Louise Bourgeois, called one of the greatest influences in 20th century art, died yesterday in New York. She was 98 years old.
The French-born artist had a career that spanned for more than 70 years. Bourgeois worked in a number of mediums (most notably sculpture) with materials ranging from traditional plaster, marble and electric lights, to "found" objects such as old furniture, toy dolls and clothes. Her work most often dealt with sex, the human body, identity and family relationships.
Last spring, Smithsonian visitors were treated to a major retrospective of Bourgeois' work at the Hirshhorn Museum and Sculpture Garden.
Perhaps the most visible piece in the show was "Crouching Spider," a nine-foot-tall bronze and steel spider that the museum installed at the main entrance, calling it an "imposing greeter."
Bourgeois became well known for her series of large-scale sculptures focused on such spiders, who she said were inspired by her mother Joséphine, a weaver. One of her spiders has long been among the favorites on view in the National Gallery of Art's sculpture garden on the Mall.
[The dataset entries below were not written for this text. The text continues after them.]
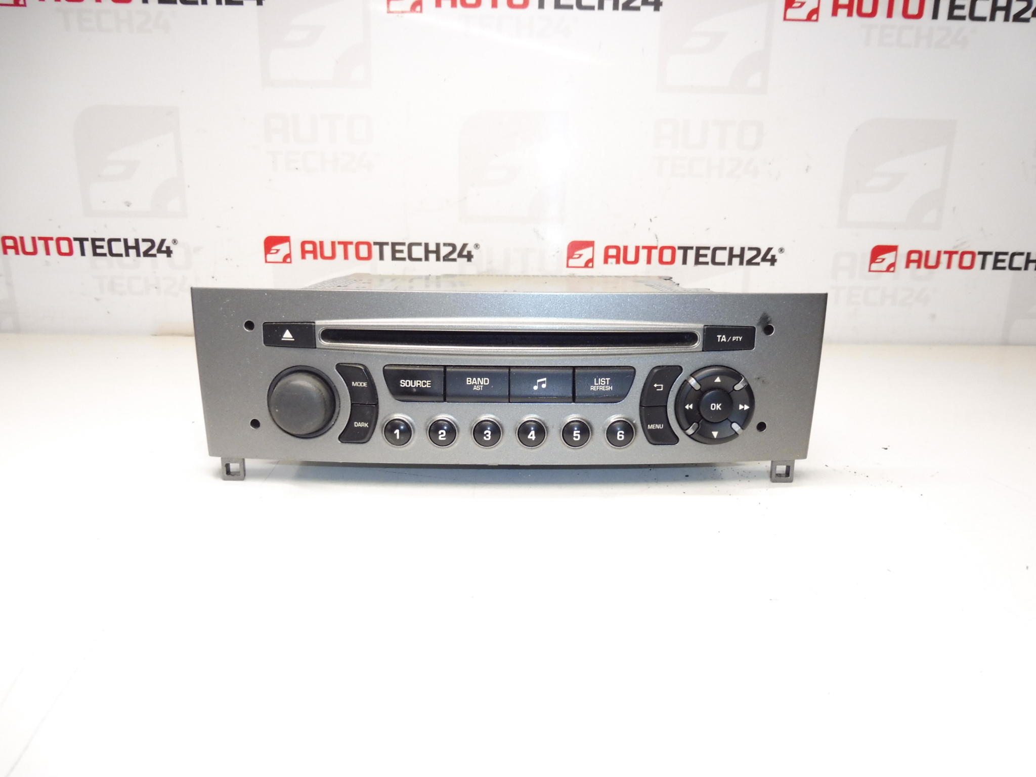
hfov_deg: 71.6
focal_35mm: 24
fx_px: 718
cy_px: 388
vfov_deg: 56.8
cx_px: 518
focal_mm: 4.3
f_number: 3.5
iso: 200
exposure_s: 1/80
Another of Bourgeois frequent motifs, the use of body parts or fragmented figures was "an expression of her attempts to come to terms with painful episodes in her life," according to an article in the Washington Post this morning. One of those "painful episodes," the Post reported, was her father's 10-year affair with Bourgeois' young English tutor.
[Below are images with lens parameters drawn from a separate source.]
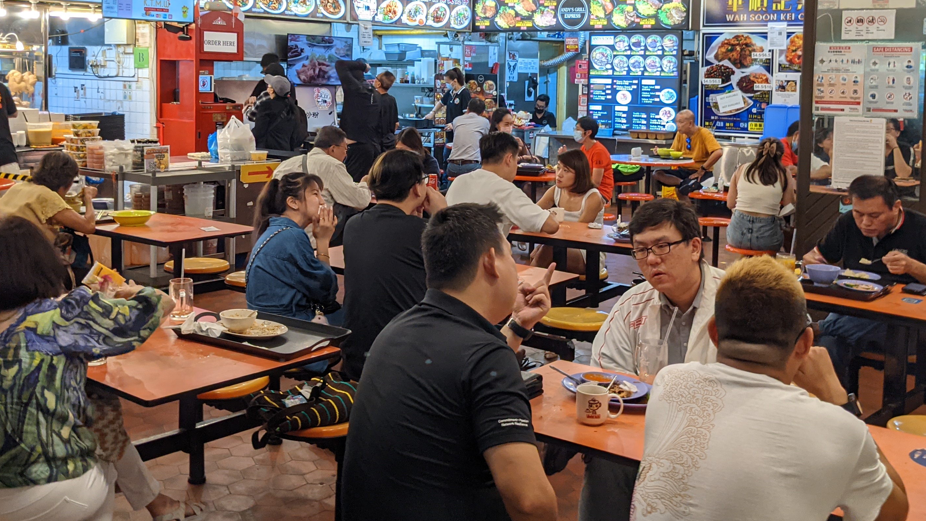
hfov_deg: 48.4
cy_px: 159
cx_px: 465
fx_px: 1031
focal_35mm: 42
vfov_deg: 28.1
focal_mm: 4.38
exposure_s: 1/192
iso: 208
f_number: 1.73
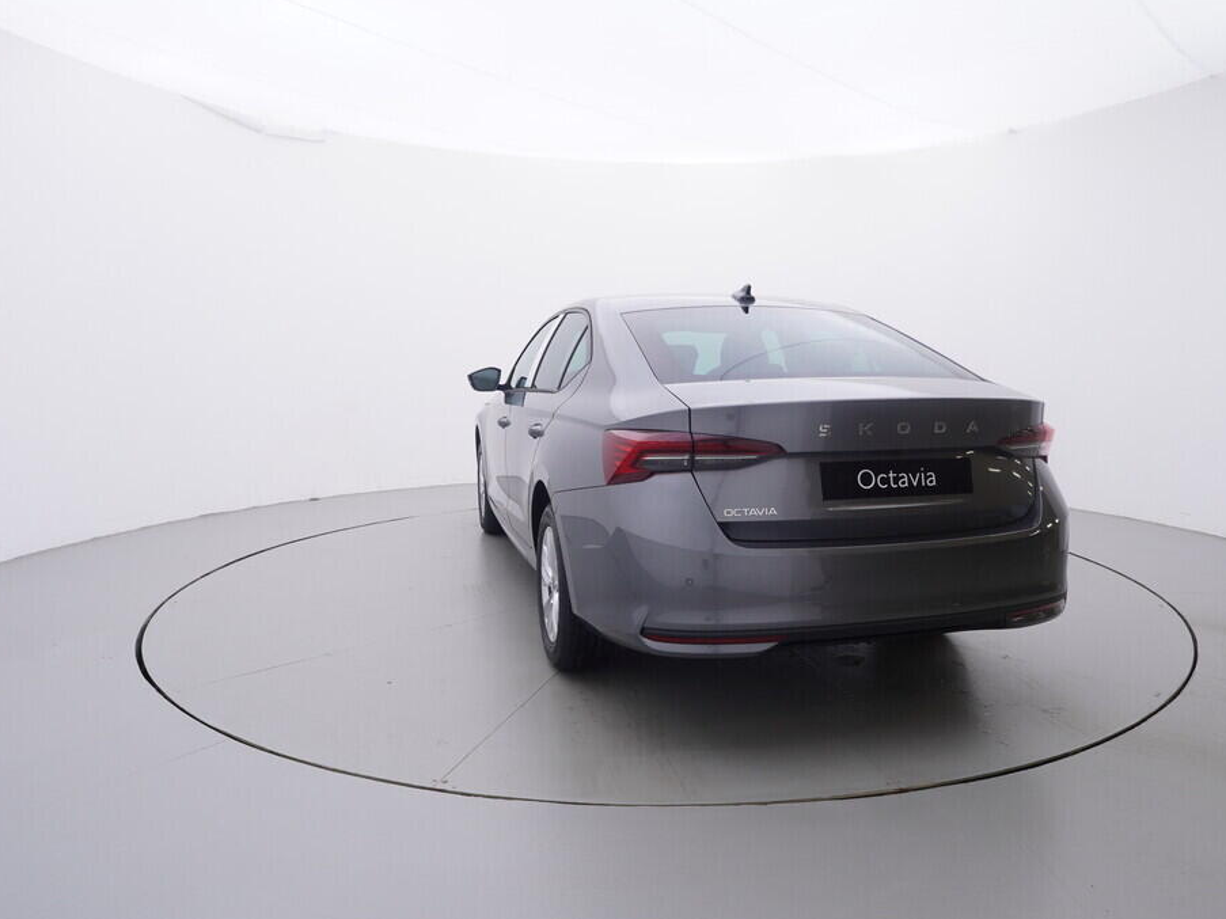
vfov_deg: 55.7
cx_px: 658
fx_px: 869
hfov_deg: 70.3
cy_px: 459
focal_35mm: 25
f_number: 5
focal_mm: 15
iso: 200
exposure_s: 1/80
But Bourgeois drew from a number of diverse European and American styles to represent her central themes, including primitivism, psychoanalysis, conceptualism, surrealism and feminism, according to Hirshhorn statements. All styles were represented in the retrospective, which included 120 pieces of sculpture, painting and drawings. The exhibition toured five cities around the world before closing at the Smithsonian.
Several of the works included in that retrospective were part of Bourgeois' "Cell" series, which the artist said represented "different types of pain: the physical, the emotional and psychological, and the mental and intellectual"—drawn from her own life but also, Bourgeois said, drawn from "shared perceptions of the human condition."
Another work, the life-size sculpture "Arch of Hysteria" (1993) depicted a body with no head arching backward, gracefully like a dancer, to form a circle. Though the term "hysteria" first arose in the 19th century, to characterize the emotionality of women, the museum wrote in the exhibit, Bourgeois used the figure of a man because as she noted, "men are hysterical too."
The Hirshhorn has two pieces of Bourgeois' art in their permanent collection: "Legs" (1996), a pair of dangling, Polyurethane resin legs, and "The Blind Leading The Blind," (1947-1949), a sculpture made of painted wood. Neither is currently on view.